Entries from a data collection
◇ ◇ ◇ ◇ ◇
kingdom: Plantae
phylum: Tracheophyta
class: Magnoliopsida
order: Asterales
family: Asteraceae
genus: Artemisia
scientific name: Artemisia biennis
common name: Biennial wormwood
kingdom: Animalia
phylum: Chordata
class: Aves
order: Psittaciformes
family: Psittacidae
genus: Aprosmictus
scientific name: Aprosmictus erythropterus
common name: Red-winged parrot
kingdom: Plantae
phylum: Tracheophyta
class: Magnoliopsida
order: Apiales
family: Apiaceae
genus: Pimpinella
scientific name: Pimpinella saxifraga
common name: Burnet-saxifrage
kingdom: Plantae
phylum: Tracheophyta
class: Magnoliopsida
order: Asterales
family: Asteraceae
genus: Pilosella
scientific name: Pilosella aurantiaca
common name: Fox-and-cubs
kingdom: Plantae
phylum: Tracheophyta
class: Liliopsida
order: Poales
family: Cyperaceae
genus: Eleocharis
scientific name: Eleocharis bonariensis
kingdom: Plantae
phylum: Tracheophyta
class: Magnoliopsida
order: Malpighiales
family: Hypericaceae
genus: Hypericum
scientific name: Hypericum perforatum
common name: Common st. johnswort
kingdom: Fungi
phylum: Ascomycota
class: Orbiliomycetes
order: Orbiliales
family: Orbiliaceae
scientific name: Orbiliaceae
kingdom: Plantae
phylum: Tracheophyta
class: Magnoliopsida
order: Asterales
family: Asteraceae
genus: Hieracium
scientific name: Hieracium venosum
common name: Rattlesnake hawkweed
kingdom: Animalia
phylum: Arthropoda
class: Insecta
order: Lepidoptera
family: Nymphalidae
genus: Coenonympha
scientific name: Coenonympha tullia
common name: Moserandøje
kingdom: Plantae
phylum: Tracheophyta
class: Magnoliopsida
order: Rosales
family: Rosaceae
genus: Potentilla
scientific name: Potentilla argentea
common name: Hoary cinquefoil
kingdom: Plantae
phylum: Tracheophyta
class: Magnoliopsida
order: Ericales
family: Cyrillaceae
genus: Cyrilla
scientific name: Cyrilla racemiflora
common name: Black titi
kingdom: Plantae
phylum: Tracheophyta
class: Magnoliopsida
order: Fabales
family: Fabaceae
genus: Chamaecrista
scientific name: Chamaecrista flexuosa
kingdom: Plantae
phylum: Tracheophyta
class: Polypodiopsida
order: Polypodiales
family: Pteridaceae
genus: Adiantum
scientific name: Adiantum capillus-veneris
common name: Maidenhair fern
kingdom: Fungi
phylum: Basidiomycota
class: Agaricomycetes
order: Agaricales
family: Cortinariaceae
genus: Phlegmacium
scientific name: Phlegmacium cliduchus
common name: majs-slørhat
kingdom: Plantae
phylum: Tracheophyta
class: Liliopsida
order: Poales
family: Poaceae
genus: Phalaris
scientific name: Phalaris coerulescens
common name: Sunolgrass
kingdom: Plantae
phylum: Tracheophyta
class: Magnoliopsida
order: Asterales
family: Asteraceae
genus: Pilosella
◇ ◇ ◇ ◇ ◇
**PROBLEM DETAILS:**
Rewrite every line of the entries above, replacing "common name" with "vernacular name" and leaving everything else unchanged.

**RESPONSE TO THE EXERCISE:**
kingdom: Plantae
phylum: Tracheophyta
class: Magnoliopsida
order: Asterales
family: Asteraceae
genus: Artemisia
scientific name: Artemisia biennis
vernacular name: Biennial wormwood
kingdom: Animalia
phylum: Chordata
class: Aves
order: Psittaciformes
family: Psittacidae
genus: Aprosmictus
scientific name: Aprosmictus erythropterus
vernacular name: Red-winged parrot
kingdom: Plantae
phylum: Tracheophyta
class: Magnoliopsida
order: Apiales
family: Apiaceae
genus: Pimpinella
scientific name: Pimpinella saxifraga
vernacular name: Burnet-saxifrage
kingdom: Plantae
phylum: Tracheophyta
class: Magnoliopsida
order: Asterales
family: Asteraceae
genus: Pilosella
scientific name: Pilosella aurantiaca
vernacular name: Fox-and-cubs
kingdom: Plantae
phylum: Tracheophyta
class: Liliopsida
order: Poales
family: Cyperaceae
genus: Eleocharis
scientific name: Eleocharis bonariensis
kingdom: Plantae
phylum: Tracheophyta
class: Magnoliopsida
order: Malpighiales
family: Hypericaceae
genus: Hypericum
scientific name: Hypericum perforatum
vernacular name: Common st. johnswort
kingdom: Fungi
phylum: Ascomycota
class: Orbiliomycetes
order: Orbiliales
family: Orbiliaceae
scientific name: Orbiliaceae
kingdom: Plantae
phylum: Tracheophyta
class: Magnoliopsida
order: Asterales
family: Asteraceae
genus: Hieracium
scientific name: Hieracium venosum
vernacular name: Rattlesnake hawkweed
kingdom: Animalia
phylum: Arthropoda
class: Insecta
order: Lepidoptera
family: Nymphalidae
genus: Coenonympha
scientific name: Coenonympha tullia
vernacular name: Moserandøje
kingdom: Plantae
phylum: Tracheophyta
class: Magnoliopsida
order: Rosales
family: Rosaceae
genus: Potentilla
scientific name: Potentilla argentea
vernacular name: Hoary cinquefoil
kingdom: Plantae
phylum: Tracheophyta
class: Magnoliopsida
order: Ericales
family: Cyrillaceae
genus: Cyrilla
scientific name: Cyrilla racemiflora
vernacular name: Black titi
kingdom: Plantae
phylum: Tracheophyta
class: Magnoliopsida
order: Fabales
family: Fabaceae
genus: Chamaecrista
scientific name: Chamaecrista flexuosa
kingdom: Plantae
phylum: Tracheophyta
class: Polypodiopsida
order: Polypodiales
family: Pteridaceae
genus: Adiantum
scientific name: Adiantum capillus-veneris
vernacular name: Maidenhair fern
kingdom: Fungi
phylum: Basidiomycota
class: Agaricomycetes
order: Agaricales
family: Cortinariaceae
genus: Phlegmacium
scientific name: Phlegmacium cliduchus
vernacular name: majs-slørhat
kingdom: Plantae
phylum: Tracheophyta
class: Liliopsida
order: Poales
family: Poaceae
genus: Phalaris
scientific name: Phalaris coerulescens
vernacular name: Sunolgrass
kingdom: Plantae
phylum: Tracheophyta
class: Magnoliopsida
order: Asterales
family: Asteraceae
genus: Pilosella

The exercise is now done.